Go on with the passage about rare's conservation lands from where it stops.
(Beginning of Source text)
Over 3,500 species, plants and animals call rare home. Thirty of these species are designated at risk, which means they are under various degrees of threat, many of them due to significant habitat loss. The healthy relationships among these species, the landscape and humans are of key importance because we all rely on clean air, clean water and healthy soils for our well-being and survival.
As a land trust and environmental institute, rare protects over 900 acres of conservation land, an area that is larger than Central Park in New York, and we share a border with the proposed Cambridge West development. The rare lands are part of the Blair Bechtel Cruickston Environmentally Sensitive Landscape (ESL) system, based on a policy framework that was put in place due to the ecological significance of the area. The core of our mission and vision is to protect and steward the rare property, beyond municipal or other policy frameworks, intact in perpetuity, on behalf of the public. We carry the responsibility to protect the lands in one piece, within its existing boundaries, beyond our lifetimes.
(End of Source text)
(Beginning of Record excerpts)
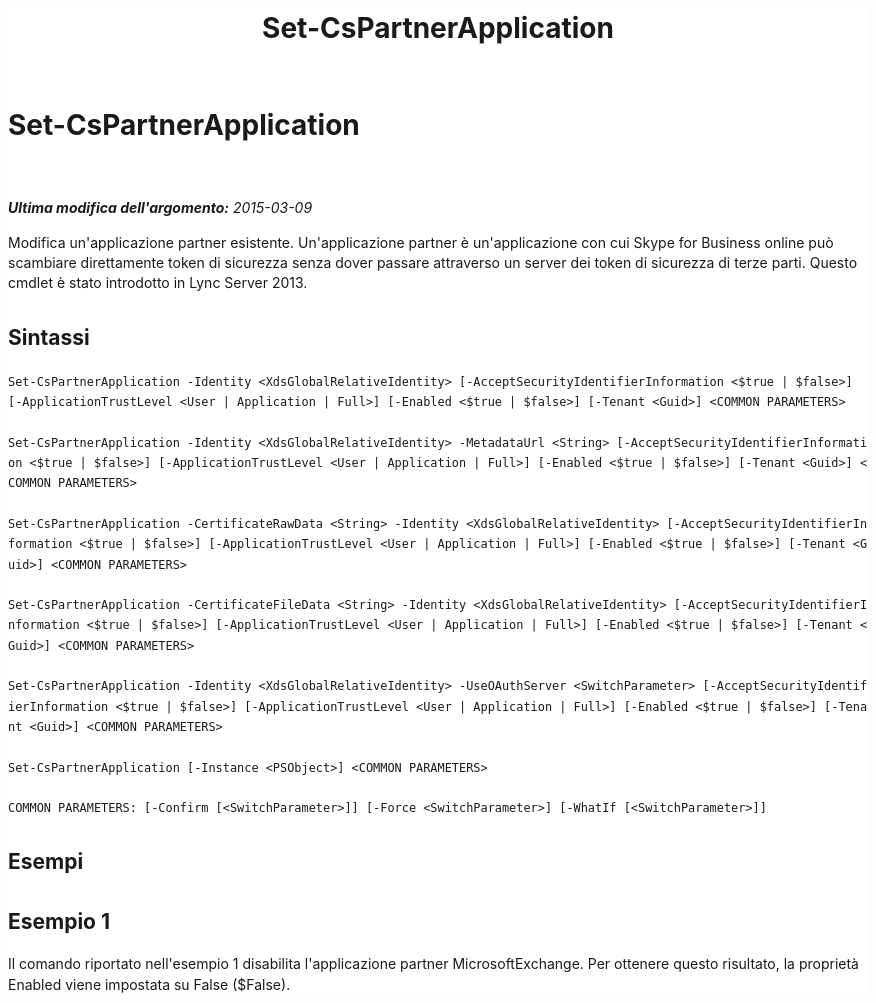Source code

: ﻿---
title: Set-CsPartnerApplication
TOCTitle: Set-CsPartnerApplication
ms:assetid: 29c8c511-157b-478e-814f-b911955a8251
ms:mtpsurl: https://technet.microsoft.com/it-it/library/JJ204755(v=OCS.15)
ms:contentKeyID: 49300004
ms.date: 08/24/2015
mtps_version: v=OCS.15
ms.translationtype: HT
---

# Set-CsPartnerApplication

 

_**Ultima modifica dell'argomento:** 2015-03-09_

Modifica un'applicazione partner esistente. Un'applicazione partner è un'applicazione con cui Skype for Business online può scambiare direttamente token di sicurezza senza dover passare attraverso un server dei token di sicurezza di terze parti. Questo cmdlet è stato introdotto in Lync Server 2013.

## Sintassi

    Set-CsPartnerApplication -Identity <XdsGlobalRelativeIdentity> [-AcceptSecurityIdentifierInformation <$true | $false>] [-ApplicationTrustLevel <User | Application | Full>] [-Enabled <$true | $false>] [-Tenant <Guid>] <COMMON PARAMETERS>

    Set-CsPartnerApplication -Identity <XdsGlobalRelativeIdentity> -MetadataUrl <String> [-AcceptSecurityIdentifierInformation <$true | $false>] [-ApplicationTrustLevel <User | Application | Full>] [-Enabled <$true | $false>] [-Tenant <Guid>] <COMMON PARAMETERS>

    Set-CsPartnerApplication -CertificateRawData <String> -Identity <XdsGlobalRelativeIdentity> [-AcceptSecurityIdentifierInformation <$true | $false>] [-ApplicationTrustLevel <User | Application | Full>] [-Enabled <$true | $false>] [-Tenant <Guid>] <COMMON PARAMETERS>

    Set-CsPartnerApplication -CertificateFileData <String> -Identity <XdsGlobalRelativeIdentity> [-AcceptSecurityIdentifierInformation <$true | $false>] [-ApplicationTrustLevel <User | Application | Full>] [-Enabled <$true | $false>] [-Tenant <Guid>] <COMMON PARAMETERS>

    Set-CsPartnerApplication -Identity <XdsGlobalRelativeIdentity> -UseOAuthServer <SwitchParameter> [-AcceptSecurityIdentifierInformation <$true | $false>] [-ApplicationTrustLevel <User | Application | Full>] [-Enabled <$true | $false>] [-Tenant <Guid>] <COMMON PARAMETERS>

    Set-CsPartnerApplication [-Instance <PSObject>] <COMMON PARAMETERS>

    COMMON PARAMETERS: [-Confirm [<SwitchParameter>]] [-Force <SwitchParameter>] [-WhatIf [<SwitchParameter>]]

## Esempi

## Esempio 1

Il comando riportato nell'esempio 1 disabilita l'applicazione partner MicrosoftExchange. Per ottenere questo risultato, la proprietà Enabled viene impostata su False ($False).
(End of Record excerpts)
(Beginning of Record excerpts)
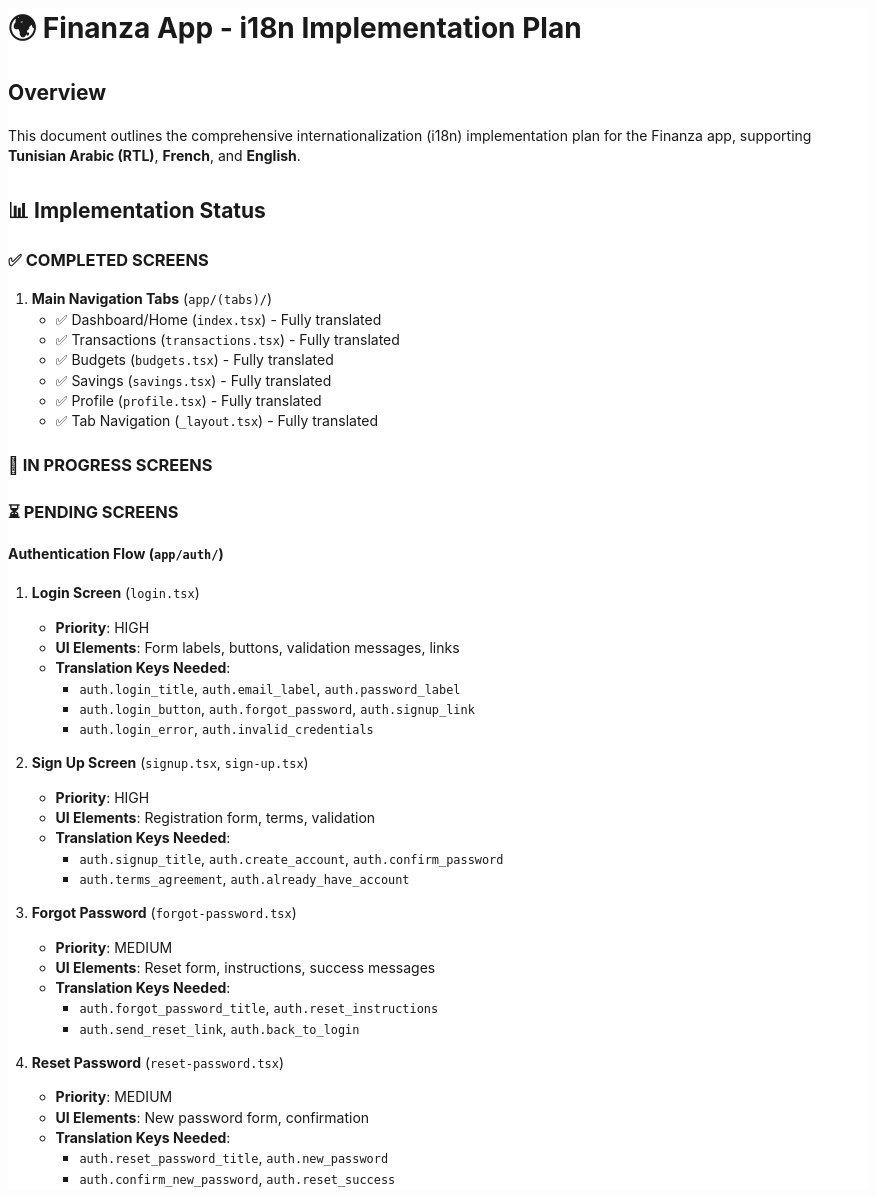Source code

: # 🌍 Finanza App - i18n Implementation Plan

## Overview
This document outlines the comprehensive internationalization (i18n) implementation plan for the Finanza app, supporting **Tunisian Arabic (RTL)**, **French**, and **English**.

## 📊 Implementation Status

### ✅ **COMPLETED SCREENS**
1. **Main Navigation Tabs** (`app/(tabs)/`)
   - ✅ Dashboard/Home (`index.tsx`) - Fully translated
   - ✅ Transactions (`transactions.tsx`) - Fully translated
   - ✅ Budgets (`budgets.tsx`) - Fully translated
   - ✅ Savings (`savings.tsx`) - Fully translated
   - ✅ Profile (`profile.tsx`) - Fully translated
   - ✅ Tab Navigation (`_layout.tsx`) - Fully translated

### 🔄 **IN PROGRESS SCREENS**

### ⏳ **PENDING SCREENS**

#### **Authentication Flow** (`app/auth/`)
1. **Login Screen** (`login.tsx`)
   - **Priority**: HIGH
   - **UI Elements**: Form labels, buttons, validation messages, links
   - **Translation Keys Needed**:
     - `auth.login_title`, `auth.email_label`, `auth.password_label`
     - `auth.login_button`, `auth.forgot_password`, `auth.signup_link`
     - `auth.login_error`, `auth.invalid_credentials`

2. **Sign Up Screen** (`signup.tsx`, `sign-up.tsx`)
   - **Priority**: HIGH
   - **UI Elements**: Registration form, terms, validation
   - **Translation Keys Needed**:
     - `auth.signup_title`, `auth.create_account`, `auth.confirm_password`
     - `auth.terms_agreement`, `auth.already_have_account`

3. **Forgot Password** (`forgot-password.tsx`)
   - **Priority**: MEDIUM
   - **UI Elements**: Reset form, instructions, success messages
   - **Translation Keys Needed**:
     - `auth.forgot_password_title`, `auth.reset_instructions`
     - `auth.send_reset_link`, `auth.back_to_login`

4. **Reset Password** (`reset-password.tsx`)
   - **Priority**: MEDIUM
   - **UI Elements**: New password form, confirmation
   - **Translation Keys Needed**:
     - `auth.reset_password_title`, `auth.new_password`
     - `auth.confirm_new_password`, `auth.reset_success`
(End of Record excerpts)
(Beginning of Record excerpts)
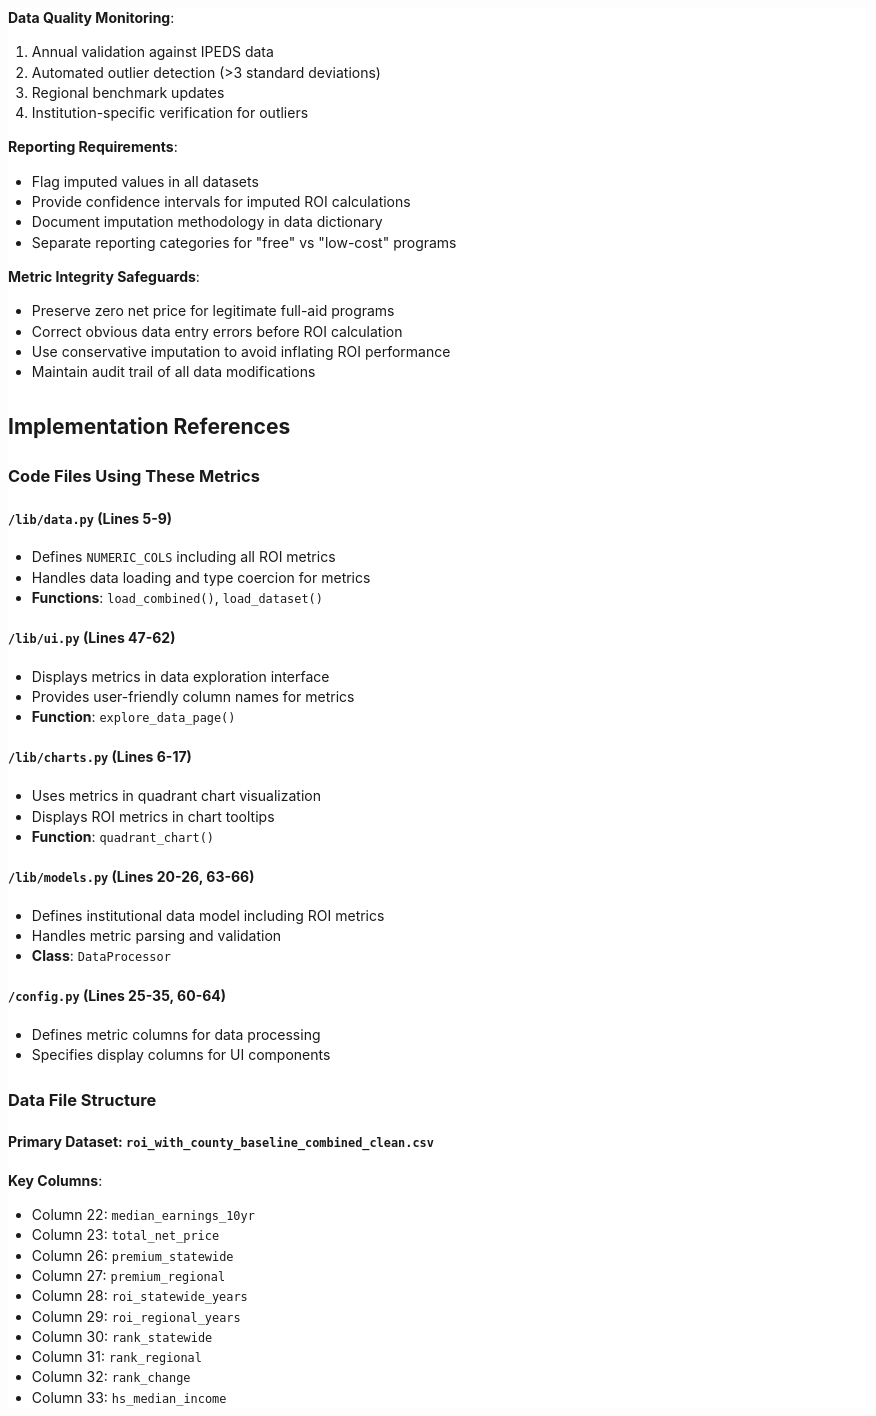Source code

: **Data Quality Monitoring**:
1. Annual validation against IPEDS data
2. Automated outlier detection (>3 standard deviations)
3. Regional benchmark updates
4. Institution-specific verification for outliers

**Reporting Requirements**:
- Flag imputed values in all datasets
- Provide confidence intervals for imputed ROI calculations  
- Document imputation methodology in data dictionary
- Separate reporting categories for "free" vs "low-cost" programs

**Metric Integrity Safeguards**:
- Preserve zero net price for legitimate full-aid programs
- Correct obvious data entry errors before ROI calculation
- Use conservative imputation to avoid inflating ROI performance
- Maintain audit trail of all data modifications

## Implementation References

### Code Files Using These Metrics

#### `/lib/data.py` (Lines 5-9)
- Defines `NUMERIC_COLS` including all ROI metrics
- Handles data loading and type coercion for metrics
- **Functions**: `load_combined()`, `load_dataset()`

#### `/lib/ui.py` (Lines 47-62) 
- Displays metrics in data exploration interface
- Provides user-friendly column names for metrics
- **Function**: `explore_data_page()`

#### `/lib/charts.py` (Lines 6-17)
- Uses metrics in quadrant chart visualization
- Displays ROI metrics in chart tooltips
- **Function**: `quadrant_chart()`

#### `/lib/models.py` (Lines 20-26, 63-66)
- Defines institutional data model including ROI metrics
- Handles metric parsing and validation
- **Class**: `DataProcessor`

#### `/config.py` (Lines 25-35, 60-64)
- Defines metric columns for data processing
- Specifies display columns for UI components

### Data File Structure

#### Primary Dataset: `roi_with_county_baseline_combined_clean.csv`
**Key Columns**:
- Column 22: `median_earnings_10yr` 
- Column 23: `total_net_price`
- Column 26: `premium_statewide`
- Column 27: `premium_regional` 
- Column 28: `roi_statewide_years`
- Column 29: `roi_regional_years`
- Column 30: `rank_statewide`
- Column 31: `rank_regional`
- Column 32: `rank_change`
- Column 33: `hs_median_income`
(End of Record excerpts)
Answer -
We are in opposition to any proposals that roads be built, enhanced or directed through the rare lands, including a West Bypass — an option dismissed from further planning many years ago. At that time, hundreds of rare donors came forward. Over $1 million was raised to provide critical information that demonstrated the significance of the hydrology, geology, habitat diversity, species diversity and many other features of the rare property. We led this effort to ensure the rare lands remain intact in perpetuity with no further roads and bridges built. The Region and City showed foresight and leadership ahead of their time by deleting these road options and creating the ESL designation, the first of its kind in Canada.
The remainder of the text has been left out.